---------- Reading text

Woodside Iron Works c 1860

The Engraving

Woodside Iron Works, was founded in 1840 by Alexander Brodie Cochrane and his son Charles Cochrane. It became very well known and respected and produced components for many significant structures, including girders for the Runcorn Bridge over the River Mersey and the Farringdon Street Viaduct in London; ironwork for the Rochester Road Bridge, the Swing Bridge over the River Medway and the Clifton Suspension Bridge; and a wrought iron bridge for New Street Railway Station in Birmingham

Now I recently paid for a license from Dudley Archives for the use of the engraving of the works shown in Figure 1 below, for use in a blog post and in a forthcoming article in the Blackcountryman based on that blog post. It is catalogued as Woodside Iron Works c 1860. In the blog post and article, I used it to illustrate accounts of the works found in my great grandfather’s diaries and did not discuss it to any extent. It really does however deserve somewhat greater consideration, and so in this post, I will consider it in somewhat greater detail.

Figure 1. Woodside Iron Works c1860

Major Features

So what does the engraving actually show? Figure 2 shows a comparison between the engraving and a map of Dudley from 1857. Note that north on the map is around 20 degrees clockwise from the map vertical axis. On both the engraving and the map, the main line of the Oxford, Worcester and Wolverhampton Railway can be seen , with the engraving also showing a siding into the works. The Dudley Canal can be seen on both engraving and map (heading for Dudley Tunnel in the distance) with Lord Ward’s Pensnett Canal also visible, heading to a junction with the Dudley Canal just south of Dudley Tunnel. Two railway bridges, over the Pensnett Canal and a road are shown at A and B on both. In the distance can be seen the Netherton ridge and Netherton church. The likely vantage point from which the initial sketch for engraving was made is shown by the red circle on the map.

Figure 2. Comparison between the engraving anda map of 1857

Figure 3a shows a smaller scale version of the map of figure 2 so that the relationship can be seen between the Iron Works (and the vantage point from which it was sketched) and Netherton in the far distance on the engraving. Figure 3b shows an elevation profile along a line through the vantage point and Netherton church. It can be seen that there is an initials steep drop from the vantage point across the railway to the Iron Works, and the ground then remains fairly level until the steep slope up to the Netherton ridge is reached. Thus the view of the iron works shown on the engraving, with a perspective indicating that it was painted from an elevated position, is a real one.

(a)

(b)
Figure 3. The Iron Works in the wider landscape.

--------------------
---------- Given entries

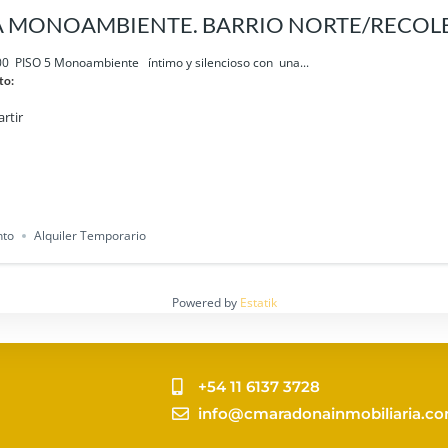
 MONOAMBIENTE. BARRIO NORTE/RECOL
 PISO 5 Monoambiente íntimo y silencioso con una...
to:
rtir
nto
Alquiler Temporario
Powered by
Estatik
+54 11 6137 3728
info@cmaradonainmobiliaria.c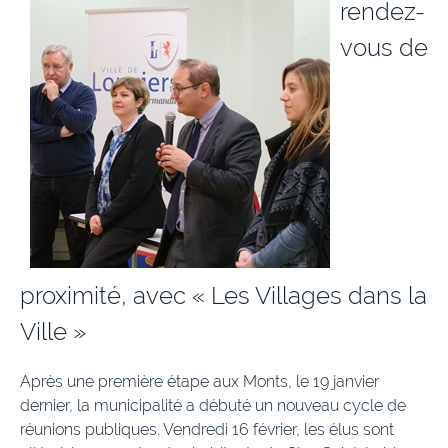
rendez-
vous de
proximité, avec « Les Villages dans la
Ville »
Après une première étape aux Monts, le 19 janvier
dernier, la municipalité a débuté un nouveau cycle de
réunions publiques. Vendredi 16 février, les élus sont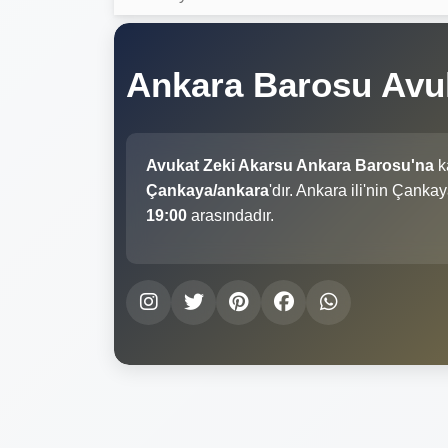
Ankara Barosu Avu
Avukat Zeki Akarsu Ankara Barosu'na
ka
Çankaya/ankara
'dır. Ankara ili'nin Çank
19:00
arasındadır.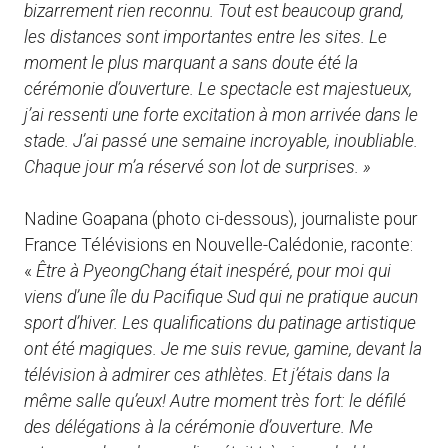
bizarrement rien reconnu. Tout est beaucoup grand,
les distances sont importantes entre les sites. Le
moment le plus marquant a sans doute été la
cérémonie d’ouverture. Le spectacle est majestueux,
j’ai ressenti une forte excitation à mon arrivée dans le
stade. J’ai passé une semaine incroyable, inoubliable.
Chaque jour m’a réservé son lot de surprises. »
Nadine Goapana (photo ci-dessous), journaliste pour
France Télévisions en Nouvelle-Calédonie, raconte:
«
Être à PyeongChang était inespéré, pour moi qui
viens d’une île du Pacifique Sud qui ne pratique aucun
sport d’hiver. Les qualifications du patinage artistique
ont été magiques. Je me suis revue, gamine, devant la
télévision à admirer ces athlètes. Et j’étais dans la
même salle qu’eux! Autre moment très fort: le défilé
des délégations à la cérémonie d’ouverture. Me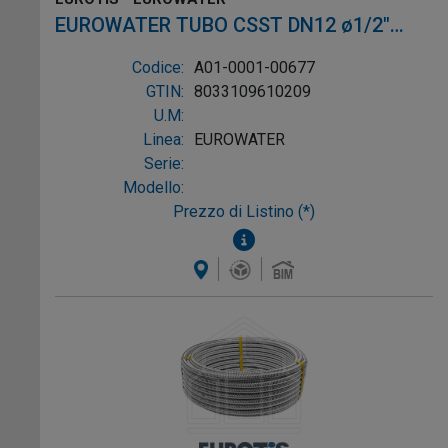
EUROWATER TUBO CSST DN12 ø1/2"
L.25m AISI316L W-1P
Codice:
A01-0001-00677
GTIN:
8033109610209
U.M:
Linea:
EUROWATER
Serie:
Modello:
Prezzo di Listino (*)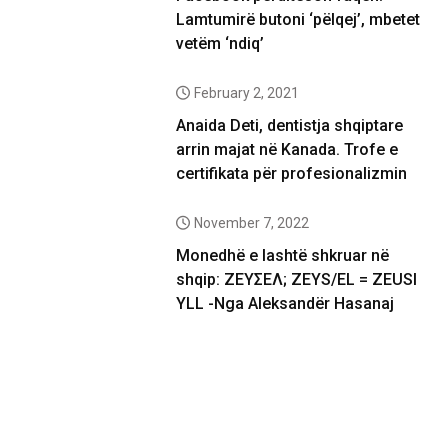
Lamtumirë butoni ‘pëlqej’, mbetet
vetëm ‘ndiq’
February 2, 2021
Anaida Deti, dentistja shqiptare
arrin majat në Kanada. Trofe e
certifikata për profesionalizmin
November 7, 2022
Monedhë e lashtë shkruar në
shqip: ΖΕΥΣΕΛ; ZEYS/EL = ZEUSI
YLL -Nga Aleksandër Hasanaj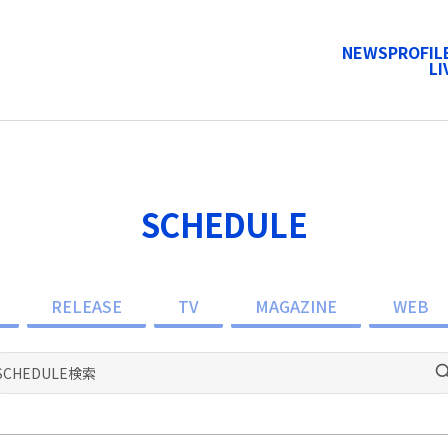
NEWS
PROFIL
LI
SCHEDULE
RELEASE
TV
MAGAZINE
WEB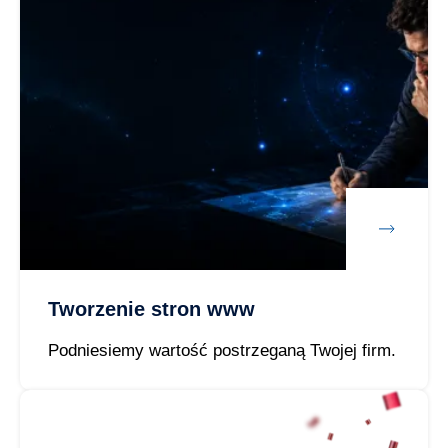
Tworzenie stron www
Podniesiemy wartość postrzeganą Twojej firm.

--------------------

» **Using the information**:
1. Please rewrite the Woodside Iron Works piece from "Figure 3a shows" up to and including "a real one.", replacing "vantage point" with "viewpoint".
2. Name every structure that the Woodside Iron Works piece says the works supplied with girders, ironwork or a bridge.

» **Results of the tasks**:
1.
Figure 3a shows a smaller scale version of the map of figure 2 so that the relationship can be seen between the Iron Works (and the viewpoint from which it was sketched) and Netherton in the far distance on the engraving. Figure 3b shows an elevation profile along a line through the viewpoint and Netherton church. It can be seen that there is an initials steep drop from the viewpoint across the railway to the Iron Works, and the ground then remains fairly level until the steep slope up to the Netherton ridge is reached. Thus the view of the iron works shown on the engraving, with a perspective indicating that it was painted from an elevated position, is a real one.

2.
- Runcorn Bridge over the River Mersey
- Farringdon Street Viaduct in London
- Rochester Road Bridge
- Swing Bridge over the River Medway
- Clifton Suspension Bridge
- New Street Railway Station in Birmingham